▸ **TASK DESCRIPTION**:
Scan the listing below for the word "macros" and copy every line that has it.

▸ **MATERIAL FOR THIS EXERCISE**:
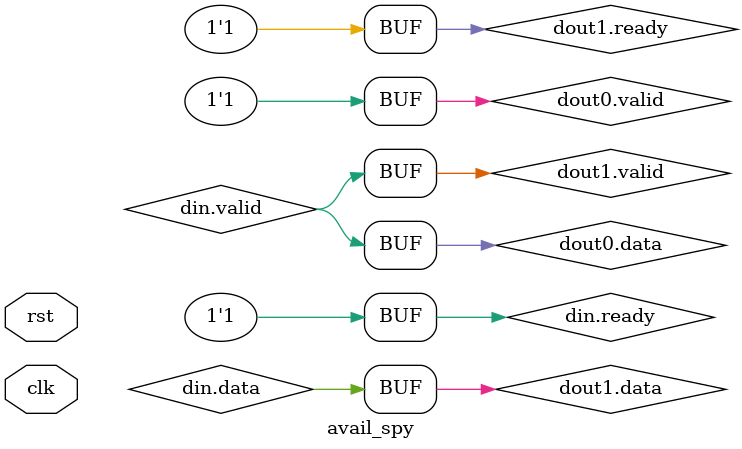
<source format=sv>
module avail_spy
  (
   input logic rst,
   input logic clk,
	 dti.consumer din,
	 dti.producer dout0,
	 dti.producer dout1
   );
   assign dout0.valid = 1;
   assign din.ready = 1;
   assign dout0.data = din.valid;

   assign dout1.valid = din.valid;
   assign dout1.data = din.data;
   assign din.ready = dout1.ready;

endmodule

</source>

...

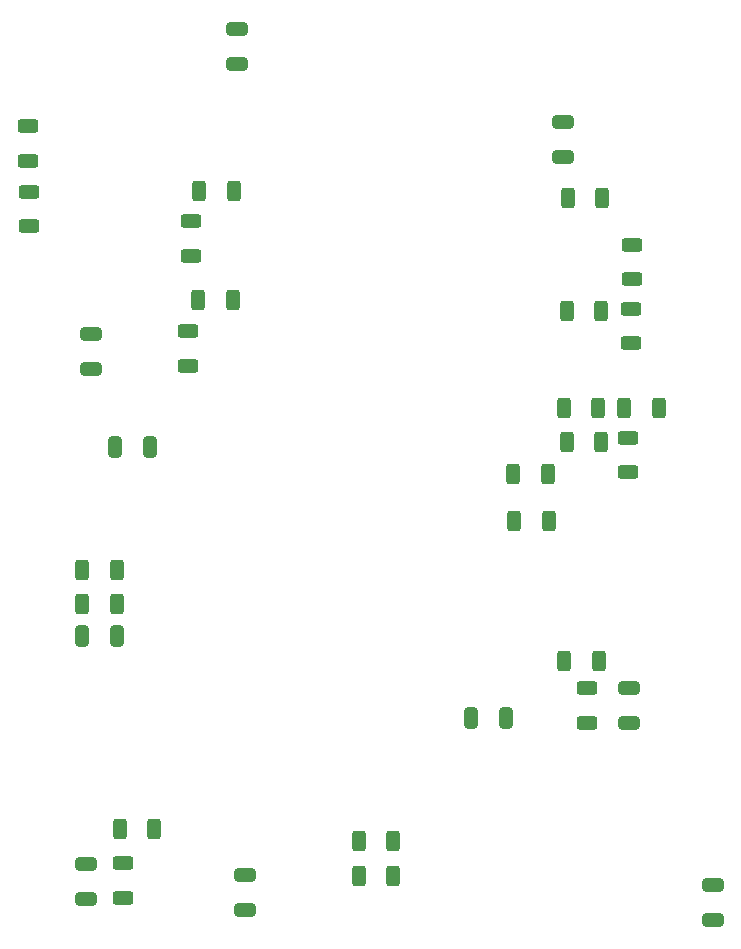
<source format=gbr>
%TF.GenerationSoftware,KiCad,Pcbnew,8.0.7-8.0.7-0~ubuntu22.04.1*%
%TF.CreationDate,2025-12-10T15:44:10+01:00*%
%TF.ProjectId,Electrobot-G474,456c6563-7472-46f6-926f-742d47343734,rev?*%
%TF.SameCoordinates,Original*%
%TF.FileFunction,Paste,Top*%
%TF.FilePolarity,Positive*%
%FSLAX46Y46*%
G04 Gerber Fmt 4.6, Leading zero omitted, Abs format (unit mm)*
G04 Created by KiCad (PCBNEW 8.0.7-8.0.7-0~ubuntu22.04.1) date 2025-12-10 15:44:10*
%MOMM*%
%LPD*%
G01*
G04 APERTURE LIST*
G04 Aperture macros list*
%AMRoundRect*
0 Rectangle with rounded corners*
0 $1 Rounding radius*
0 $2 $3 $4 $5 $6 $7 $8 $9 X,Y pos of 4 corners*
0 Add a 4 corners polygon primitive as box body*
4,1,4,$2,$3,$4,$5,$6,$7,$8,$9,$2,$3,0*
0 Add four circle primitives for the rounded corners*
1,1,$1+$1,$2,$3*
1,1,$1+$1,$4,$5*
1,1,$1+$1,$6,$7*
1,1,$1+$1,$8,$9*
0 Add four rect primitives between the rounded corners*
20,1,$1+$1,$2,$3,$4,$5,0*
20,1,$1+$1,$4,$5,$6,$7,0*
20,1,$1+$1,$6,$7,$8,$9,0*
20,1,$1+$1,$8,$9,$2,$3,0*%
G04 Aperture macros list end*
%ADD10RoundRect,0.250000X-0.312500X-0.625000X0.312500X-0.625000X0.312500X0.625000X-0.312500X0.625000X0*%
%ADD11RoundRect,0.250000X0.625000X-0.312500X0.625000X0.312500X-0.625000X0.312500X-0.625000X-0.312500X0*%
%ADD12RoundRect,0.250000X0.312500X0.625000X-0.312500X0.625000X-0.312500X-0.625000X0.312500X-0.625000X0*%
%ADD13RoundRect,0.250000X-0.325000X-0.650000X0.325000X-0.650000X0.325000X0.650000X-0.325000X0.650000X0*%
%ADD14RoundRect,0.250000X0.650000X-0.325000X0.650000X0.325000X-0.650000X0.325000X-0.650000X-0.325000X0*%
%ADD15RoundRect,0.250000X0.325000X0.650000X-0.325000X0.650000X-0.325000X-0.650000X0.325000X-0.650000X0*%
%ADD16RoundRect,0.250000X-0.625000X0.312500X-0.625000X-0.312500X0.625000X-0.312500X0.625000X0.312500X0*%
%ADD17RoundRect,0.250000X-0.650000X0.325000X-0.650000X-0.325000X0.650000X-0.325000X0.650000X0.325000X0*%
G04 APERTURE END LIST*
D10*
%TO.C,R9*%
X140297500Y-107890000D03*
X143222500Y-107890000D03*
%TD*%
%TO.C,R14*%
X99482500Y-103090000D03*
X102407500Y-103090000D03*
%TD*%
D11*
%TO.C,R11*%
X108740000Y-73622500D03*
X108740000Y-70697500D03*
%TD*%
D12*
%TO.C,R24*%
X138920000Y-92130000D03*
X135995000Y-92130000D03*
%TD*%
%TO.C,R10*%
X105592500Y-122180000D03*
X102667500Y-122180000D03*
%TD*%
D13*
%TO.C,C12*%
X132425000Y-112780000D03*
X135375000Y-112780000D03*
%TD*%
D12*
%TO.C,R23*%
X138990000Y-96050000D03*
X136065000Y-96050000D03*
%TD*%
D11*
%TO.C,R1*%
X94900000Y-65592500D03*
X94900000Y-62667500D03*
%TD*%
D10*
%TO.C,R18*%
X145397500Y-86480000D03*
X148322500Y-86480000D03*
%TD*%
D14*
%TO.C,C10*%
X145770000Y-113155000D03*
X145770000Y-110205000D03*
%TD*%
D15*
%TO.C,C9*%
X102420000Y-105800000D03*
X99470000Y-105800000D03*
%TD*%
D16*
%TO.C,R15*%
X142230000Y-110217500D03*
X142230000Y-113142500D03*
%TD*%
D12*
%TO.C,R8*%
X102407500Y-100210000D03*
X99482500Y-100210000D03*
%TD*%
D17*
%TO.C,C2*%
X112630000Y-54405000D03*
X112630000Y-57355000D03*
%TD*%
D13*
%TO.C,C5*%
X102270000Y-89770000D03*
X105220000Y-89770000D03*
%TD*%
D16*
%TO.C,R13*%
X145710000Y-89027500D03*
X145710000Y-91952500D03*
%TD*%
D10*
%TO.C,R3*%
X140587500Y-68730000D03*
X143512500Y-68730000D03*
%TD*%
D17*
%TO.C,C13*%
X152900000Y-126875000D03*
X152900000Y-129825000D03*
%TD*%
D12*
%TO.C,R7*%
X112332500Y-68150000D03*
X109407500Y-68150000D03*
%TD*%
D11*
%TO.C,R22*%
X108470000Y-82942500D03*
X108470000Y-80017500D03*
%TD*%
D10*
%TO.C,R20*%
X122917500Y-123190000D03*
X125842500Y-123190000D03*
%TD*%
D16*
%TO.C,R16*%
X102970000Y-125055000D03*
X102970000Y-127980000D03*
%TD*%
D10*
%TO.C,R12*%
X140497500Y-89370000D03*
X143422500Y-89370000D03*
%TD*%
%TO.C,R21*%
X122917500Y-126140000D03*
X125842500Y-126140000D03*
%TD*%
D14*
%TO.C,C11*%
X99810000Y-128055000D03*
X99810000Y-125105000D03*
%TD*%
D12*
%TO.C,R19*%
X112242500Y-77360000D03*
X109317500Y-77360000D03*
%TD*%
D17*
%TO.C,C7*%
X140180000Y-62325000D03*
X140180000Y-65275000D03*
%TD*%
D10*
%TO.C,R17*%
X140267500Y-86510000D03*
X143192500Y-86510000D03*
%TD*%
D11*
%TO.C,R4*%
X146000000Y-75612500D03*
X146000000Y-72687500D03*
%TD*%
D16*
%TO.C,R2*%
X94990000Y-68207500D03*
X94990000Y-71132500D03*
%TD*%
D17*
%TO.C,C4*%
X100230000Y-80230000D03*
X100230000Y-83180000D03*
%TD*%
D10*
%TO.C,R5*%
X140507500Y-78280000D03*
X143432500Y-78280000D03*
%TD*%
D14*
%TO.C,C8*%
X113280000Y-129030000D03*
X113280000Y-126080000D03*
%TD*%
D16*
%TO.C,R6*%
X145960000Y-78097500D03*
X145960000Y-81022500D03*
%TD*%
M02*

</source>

▸ **PROBLEM SOLUTION**:
G04 Aperture macros list*
G04 Aperture macros list end*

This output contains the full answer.